When we went to Morocco this time, we chose to spend a day in the Moroccan village about several hours drive from the city. When we arrived in the hamlet, the guide unusually a woman welcomed us to their home, a typical Berber abode but more significant because of her father's status in the village. She brought us to a traditionally designed rooftop area where we had a very distinct view of the landscape.
We welcomed the hearty breakfast, having driven early from the city. The main feature, for me, is the traditional bread baked in a makeshift oven drizzled with honey. Served with this bread is the conventional thick brown paste made out of almonds, honey and, of course, the famous Moroccan argan oil. Olives grown right in the area complimented the breakfast, and a cup of fresh mint tea finished it.

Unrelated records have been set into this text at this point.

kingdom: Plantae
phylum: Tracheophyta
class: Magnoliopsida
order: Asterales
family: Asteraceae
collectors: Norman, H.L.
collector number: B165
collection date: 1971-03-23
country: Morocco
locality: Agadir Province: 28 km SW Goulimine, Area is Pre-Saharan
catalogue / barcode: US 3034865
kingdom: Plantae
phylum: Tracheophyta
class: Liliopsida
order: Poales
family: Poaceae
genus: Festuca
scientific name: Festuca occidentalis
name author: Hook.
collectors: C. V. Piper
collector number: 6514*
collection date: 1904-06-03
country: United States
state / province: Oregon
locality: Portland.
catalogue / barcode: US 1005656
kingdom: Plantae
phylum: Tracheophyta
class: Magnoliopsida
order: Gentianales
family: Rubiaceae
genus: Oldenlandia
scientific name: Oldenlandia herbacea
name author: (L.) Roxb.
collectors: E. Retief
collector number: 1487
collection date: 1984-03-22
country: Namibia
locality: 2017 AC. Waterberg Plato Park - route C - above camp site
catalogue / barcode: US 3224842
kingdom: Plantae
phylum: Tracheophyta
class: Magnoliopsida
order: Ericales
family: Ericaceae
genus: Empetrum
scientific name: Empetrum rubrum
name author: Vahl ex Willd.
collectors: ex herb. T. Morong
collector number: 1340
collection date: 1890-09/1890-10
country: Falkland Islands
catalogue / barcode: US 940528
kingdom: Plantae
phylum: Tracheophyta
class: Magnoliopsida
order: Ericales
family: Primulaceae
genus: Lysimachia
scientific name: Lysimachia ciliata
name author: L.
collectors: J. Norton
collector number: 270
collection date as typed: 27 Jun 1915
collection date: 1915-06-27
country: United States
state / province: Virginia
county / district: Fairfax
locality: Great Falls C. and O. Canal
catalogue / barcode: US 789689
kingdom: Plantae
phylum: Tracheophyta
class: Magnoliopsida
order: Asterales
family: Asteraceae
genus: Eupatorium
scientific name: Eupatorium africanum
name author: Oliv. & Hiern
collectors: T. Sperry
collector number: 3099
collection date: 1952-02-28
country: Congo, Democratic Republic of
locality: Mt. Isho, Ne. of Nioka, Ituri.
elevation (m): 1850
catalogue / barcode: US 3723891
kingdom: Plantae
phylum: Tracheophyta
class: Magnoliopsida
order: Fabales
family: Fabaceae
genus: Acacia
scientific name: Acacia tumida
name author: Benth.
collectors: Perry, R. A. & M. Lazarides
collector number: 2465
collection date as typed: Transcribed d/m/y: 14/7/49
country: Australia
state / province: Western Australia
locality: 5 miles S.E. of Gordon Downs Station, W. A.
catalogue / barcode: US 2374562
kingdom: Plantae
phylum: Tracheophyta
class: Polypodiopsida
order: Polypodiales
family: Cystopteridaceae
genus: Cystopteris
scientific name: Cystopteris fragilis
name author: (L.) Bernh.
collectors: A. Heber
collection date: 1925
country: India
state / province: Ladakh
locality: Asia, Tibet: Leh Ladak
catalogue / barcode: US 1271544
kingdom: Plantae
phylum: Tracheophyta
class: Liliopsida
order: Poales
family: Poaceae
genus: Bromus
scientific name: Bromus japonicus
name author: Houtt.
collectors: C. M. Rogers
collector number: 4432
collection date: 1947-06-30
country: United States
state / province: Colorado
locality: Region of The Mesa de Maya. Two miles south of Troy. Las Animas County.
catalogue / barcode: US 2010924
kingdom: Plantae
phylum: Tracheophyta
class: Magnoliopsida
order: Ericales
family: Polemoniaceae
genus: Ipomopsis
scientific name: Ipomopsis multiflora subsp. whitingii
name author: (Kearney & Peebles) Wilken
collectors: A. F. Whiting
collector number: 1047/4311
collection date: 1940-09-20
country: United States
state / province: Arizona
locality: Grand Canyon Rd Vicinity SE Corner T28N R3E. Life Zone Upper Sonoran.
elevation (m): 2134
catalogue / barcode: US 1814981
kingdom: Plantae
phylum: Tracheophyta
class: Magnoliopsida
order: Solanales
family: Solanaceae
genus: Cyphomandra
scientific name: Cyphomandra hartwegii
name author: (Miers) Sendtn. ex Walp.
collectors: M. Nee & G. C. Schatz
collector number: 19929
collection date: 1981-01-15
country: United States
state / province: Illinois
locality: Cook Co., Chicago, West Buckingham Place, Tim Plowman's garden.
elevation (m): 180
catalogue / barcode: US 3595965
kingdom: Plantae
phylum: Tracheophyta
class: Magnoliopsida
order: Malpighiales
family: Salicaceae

After breakfast, our guide brought us around the village through winding paths in the hillside. The picture presented a traditional village hundreds of years ago centred around its traditional communal olive press and amid mud-caked homes plastered on the sides of steep hills. I felt transported to centuries ago when civilization was at its beginning.
It was interesting to meet the families living in the area. Our guide told us stories of how some family members moved and worked in the city and come and visit the families every so often. As they bring back home their earnings, improvements in their standards of living appear.
The single thing that intrigued us most was how our guide broke through the conventions of her culture to be in her current position. It was an exciting series of decisions which gladly her parents supported. She studied, lived in the city and learned the ropes of the tourism industry. She is not stopping at this as she outlined her plans for the future. Inspired, we reluctantly left the village, said goodbye to our new friends and headed back to the city.
A piece of us stayed there, but a more significant bit of them came back with us forever etched in our memory.